Stuffing mini-fridges, to "Ghetto Bowl," to bowling with english professors, to post-modernism, to "Ghetto Denney's" to a crime seen! This describes the second half of my day... Wow. I don't think I've had such a random day in awhile ...
Actually, the first half was way different, too. Not to mention very cool. Not only did I SLEEP IN, but I discovered a really hot guy on campus I've weirdly enough never seen before, but I kinda lolly-gagged slightly and finished my essay (that I thot might take all day) by noon (and had fun doing it--SEE, I am intellectual!). Wow! So, that meant I got to grab a friend and go shopping for my new and needed mini-fridge. After deciding Best Buy was just that, the best buy, I purchased my prized stainless steel mini-fridge for my dorm and proceeded to my car with it on a cart thing. Well...I didn't ask a tall, buff Best Buy guy to take it off the shelf for me for no reason, so I don't know why he didn't follow us out with it because getting it into car proved a challenge. Now, my car is big, but it's no station wagon or anything... My friend and I decided the only option was to put it in the front seat. After squeezing and pushing and heaving and hoeing we finally got it in--and to the driver's seat I went...but before I sat down I realized that I with the fridge riding shot-gun I could not see my right side mirror...and that's kinda illegal I think... So, what to do! We somehow got it out and tried squeezing, pushing, hemming and hawing it into the back seat to no avail. What to do?! "Would it fit in the trunk?" my friend asked. I didn't think it would, but we were desperate. So, after managing to get it over to the trunk and clunk it in we realized the trunk lid would not close over it. Great! A lot of unheroic guys smiled at the attempts of two girls to get it back out of the trunk. We were like a comedy routine...and really couldn't help bursting out in laughter ourselves. When was the last time you were almost crying of laughter in a Best Buy parking lot??

Rows >>
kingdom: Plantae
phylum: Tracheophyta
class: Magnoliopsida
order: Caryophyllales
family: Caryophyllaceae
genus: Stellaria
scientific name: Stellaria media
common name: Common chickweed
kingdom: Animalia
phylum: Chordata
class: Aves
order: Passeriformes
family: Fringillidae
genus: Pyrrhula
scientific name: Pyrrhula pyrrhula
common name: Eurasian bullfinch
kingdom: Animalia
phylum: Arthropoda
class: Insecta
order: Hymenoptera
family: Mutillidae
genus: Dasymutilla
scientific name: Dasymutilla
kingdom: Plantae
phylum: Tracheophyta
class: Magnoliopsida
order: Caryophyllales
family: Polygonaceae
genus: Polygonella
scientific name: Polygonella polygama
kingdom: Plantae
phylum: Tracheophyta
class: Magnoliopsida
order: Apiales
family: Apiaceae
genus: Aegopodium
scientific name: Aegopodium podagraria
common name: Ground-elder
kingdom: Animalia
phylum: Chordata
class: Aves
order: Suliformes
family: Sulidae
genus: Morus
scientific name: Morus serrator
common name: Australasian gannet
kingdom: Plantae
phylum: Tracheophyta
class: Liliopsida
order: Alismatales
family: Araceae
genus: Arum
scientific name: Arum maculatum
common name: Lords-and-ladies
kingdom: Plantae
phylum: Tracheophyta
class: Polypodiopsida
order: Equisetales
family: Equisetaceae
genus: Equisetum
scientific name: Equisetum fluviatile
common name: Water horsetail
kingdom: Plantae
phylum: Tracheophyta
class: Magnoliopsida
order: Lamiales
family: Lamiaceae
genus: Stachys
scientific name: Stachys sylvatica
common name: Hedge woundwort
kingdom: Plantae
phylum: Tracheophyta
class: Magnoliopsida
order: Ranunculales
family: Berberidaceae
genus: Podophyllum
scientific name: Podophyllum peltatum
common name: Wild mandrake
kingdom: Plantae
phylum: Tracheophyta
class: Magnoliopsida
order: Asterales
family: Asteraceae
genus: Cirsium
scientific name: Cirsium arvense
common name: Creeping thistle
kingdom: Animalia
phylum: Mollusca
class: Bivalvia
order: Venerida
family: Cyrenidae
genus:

Written problem 1 >>
Answer these questions about the post about the mini-fridge:
(a) By what time did the writer finish the essay?
(b) What was the mini-fridge made of?
(c) What went wrong when the fridge was put in the trunk?
Written problem 2 >> Write a continuation of the post about the mini-fridge, picking up after its last sentence.
The items are separate material with no connection to the post about the mini-fridge.

Exercise response 1 >>
(a) By noon.
(b) Stainless steel.
(c) The trunk lid would not close over it.

Exercise response 2 >>
Well, the laughing didn't stop there. Finally squeezing it in somewhere legal we made it back to the our dorm-sweet-dorm and I decided to lug it up to my room myself...Across a parking lot, up two flights of stairs and through 1,000 doors. Where was my hero that was supposed to come to my rescue??! The guys dorm isn't that far away...!! But, for whatever reason that never happens for me. :( Anyway, when my floor-mate heard very loud scootching noises coming down the hall she popped out of her room and cried, "What are you doing?!" Hemming and hawing, I replied, "Well, I've allll-most got it...the--re..." Of course she came to the rescue helping me get it into my room with a "You crack me up!" Yes, I crack a lot of people up, even myself ... And, the rest of my day was no let down. More to come!
And, Katie, my excuse is that of very un-post-modern thinking... I was only trying to win a hero! I took the traditional approach by using my intellectualism ... I'm told Damsels in distress are very attractive...haha! ;)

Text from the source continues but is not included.